Task statement -> Write out the saved entries below word for word, covering every line, but leave the pictures out.
(Material for this exercise)
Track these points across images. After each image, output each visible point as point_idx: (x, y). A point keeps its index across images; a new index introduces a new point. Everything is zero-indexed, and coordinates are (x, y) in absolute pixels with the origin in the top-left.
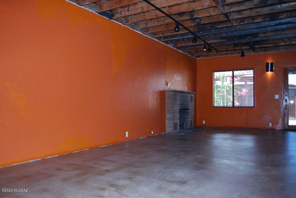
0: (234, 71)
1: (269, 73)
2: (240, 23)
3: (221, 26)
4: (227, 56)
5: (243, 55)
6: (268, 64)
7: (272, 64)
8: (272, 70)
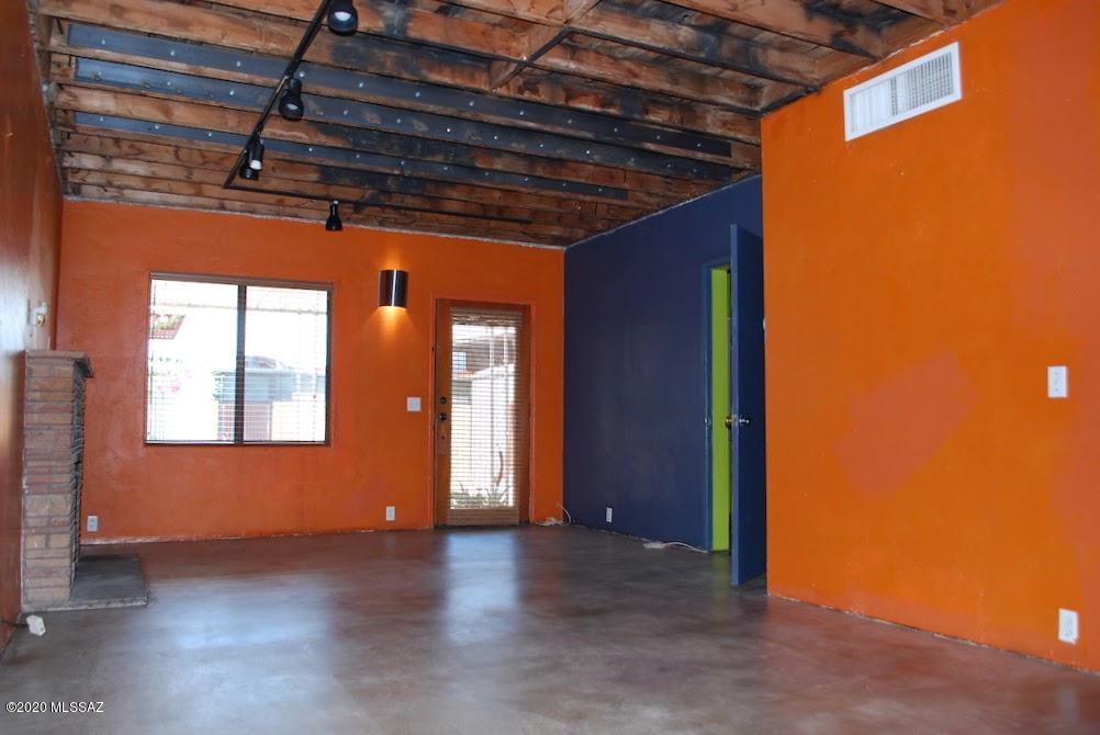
(End Material for this exercise)
Expected output ->
Track these points across images. After each image, output each visible point as point_idx: (x, y). A point keeps its index across images; a new index introduces a new point. Everything is zero-indexed, and coordinates are (x, y) in absolute pixels with the origin in the top-left.
0: (234, 71)
1: (269, 73)
2: (240, 23)
3: (221, 26)
4: (227, 56)
5: (243, 55)
6: (268, 64)
7: (272, 64)
8: (272, 70)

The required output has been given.